Housing Minister Nick Smith appears to have blinked first in the standoff between the Government and Auckland iwi over the use of surplus crown land for new housing developments.

An agreement announced yesterday maintained the right of iwi to first refusal on the sale of any of the land. However, in a concession agreed by the iwi, if they did buy any land it would have to be used for housing under a set of conditions which would require 20% be affordable housing and another 20% state housing.

In return Ngati Whatua has withdrawn its legal action against the Crown.

But such is the political delicacy of the agreement that one of its clauses requires that each side inform the other when they make any media statements.

All along Ngati Whatua was briefing journalists that what it wanted was the principle that when Crown land was disposed of and when it was included in the Schedule to a Treaty agreement, then it had to be offered to the relevant iwi first.

The Ngati Whatua Orakei Trust Deputy Chair, Ngarimu Blair, said the agreement clarified how the Government and iwi would engage with one another in relation to surplus Crown land.

Under the Development Protocol agreed as part of the Ngā Mana Whenua o Tāmakai Collective settlement agreement in 2012, the Crown would first provide iwi with the first opportunity to be the developer before offering it to other private sector developers.

“The importance of these issues to the Crown, to iwi and to all Aucklanders is such that we are very happy to see the application to the High Court about the RFR issue withdrawn,” said Mr Blair.

Though the Tamaki Collective involving 13 iwi/hapu has undertaken housing developments in partnership with the Crown, Ngati Whatua did not indicate any interest in undertaking a development itself.

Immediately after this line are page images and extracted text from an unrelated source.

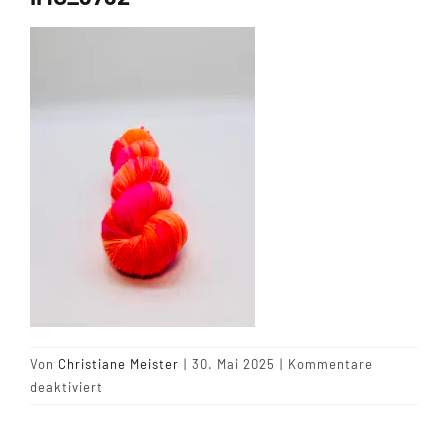
Tipps & Infos
Münster Yarn
Wollfestivals
Kontakt
Von
Christiane Meister
|
30. Mai 2025
|
Kommentare
für
deaktiviert
IMG_3732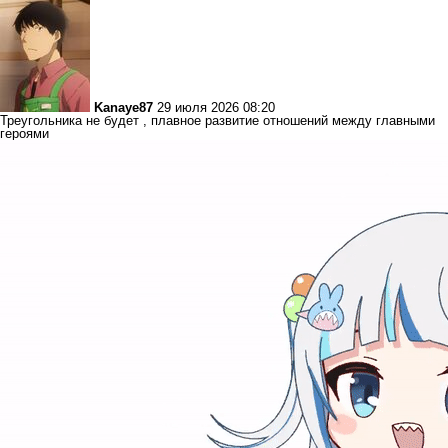
Kanaye87
29 июля 2026 08:20
Треугольника не будет , плавное развитие отношений между главными
героями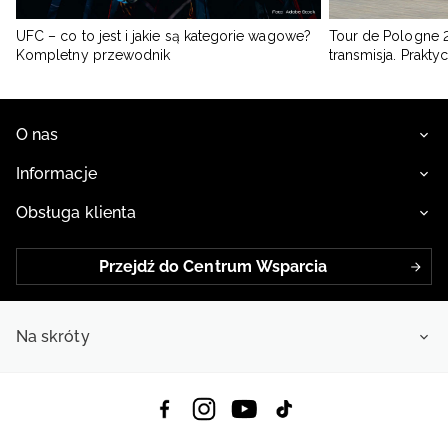
UFC – co to jest i jakie są kategorie wagowe?
Tour de Pologne 2
Kompletny przewodnik
transmisja. Prakt
O nas
Informacje
Obsługa klienta
Przejdź do Centrum Wsparcia
Na skróty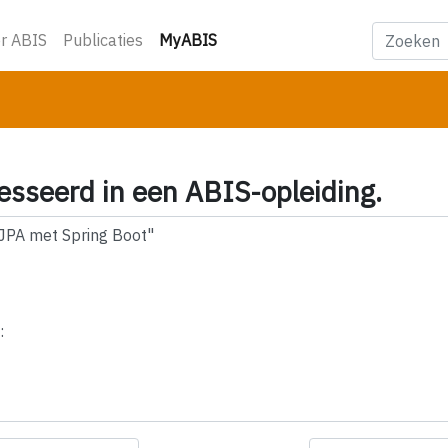
(huidige)
r ABIS
Publicaties
MyABIS
esseerd in een ABIS-opleiding.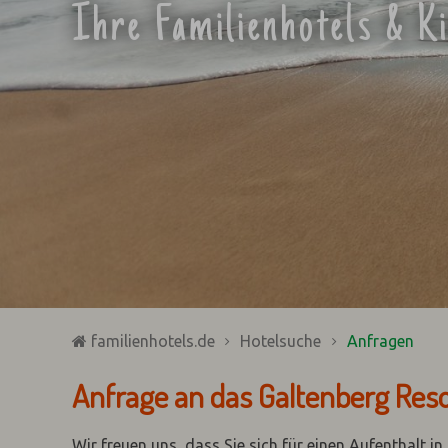
Ihre Familienhotels & K
familienhotels.de
Hotelsuche
Anfragen
Anfrage an das Galtenberg Res
Wir freuen uns, dass Sie sich für einen Aufenthalt i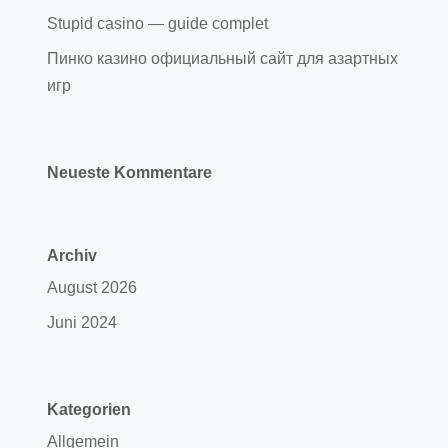
Stupid casino — guide complet
Пинко казино официальный сайт для азартных
игр
Neueste Kommentare
Archiv
August 2026
Juni 2024
Kategorien
Allgemein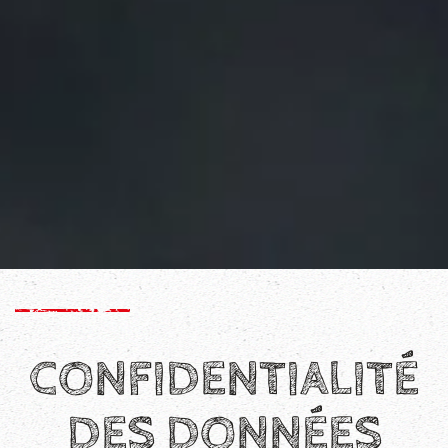
CONFIDENTIALITÉ
DES DONNÉES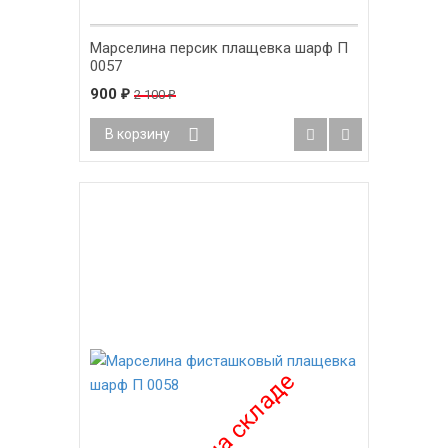
Марселина персик плащевка шарф П
0057
900
2 100
₽
₽
В корзину
-58%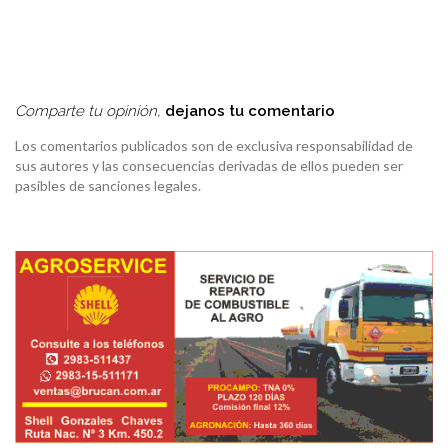
Comparte tu opinión,
dejanos tu comentario
Los comentarios publicados son de exclusiva responsabilidad de
sus autores y las consecuencias derivadas de ellos pueden ser
pasibles de sanciones legales.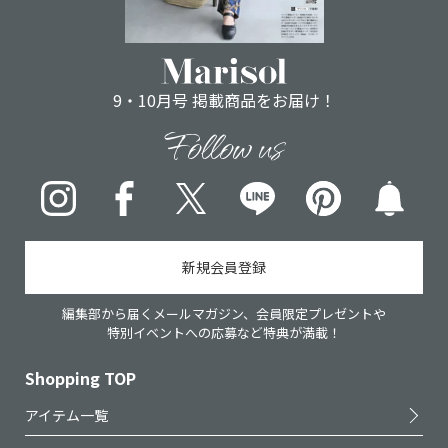
9・10月号 掲載商品をお届け！
Follow us
Instagram
Facebook
X
LINE
pinterest
新規会員登録
編集部から届くメールマガジン、会員限定プレゼントや
特別イベントへの応募など特典が満載！
Shopping TOP
アイテム一覧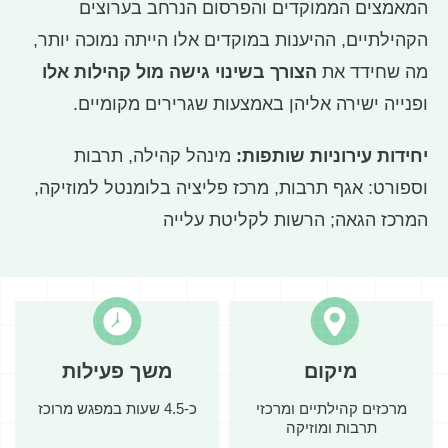
המאמצים הממוקדים והפרסום הנרחב בערוצים
הקהילתיים, ההיענות במוקדים אלו הייתה נמוכה יותר,
מה שחידד את
הצורך בשינוי גישה מול קהילות אלו
ופנייה ישירה אליהן באמצעות שגרירים מקומיים.
יחידות עירוניות שותפות:
מינהל קהילה, תרבות
וספורט: אגף תרבות, מרכז פליציה בלומנטל למוזיקה,
המרכז הגאה; הרשות לקליטת עלייה
מיקום
משך פעילות
מרכזים קהילתיים ומרכזי
כ-4.5 שעות במפגש מרוכז
תרבות ומוזיקה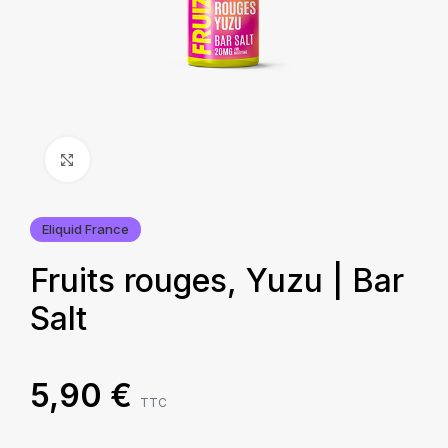
Agrandir
Eliquid France
Fruits rouges, Yuzu | Bar
Salt
5,90
€
TTC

But yesterday’s agreement includes the whole Collective so it paves the way for them to repeat the kind of development they did at Weymouth where a $102 million development built 282 affordable and social houses.


Interestingly the Weymouth development is referred to in the protocol unveiled yesterday with Mr Smith’s department saying that it considers that “its obligations under this protocol have already been met in respect of land at Weymouth currently set apart for state housing purposes.”

The agreement defines affordable housing as being houses “that are attainable for first home buyers (likely to be no more than the Kiwi Saver HomeStart cap which is currently $550,000).”

And though POLITIK understands there is still some work to be done on the fine print it is proposed that the 20% of social or state houses to be built, will be sold to Community Housing Providers as is currently being done with Housing New Zealand properties in Tauranga and Invercargill.

Social Housing Minister Paula Bennett said she had been listening to New Zealand’s Community Housing Providers and the message was clear that they are eager to continue their growth.

“This announcement gives them more opportunities to grow their portfolio and provide more innovative ways of caring for vulnerable tenants,” she said.

This is a significant development because it indicates that it is now Government policy to own no more new state houses but rather that the houses be placed in Community Housing provider ownership.

It looks as though the Auckland experience with Right of First Refusal to iwi has been acknowledged by the Crown — as Ngati Whatua wanted— and as was indicated with the way officials have been able to specific which houses being offered for sale in Tauranga and Invercargill fall under that category.

Both sides to the dispute yesterday were saying it was “win win” but one side (iwi) were really bigger winners than the Crown.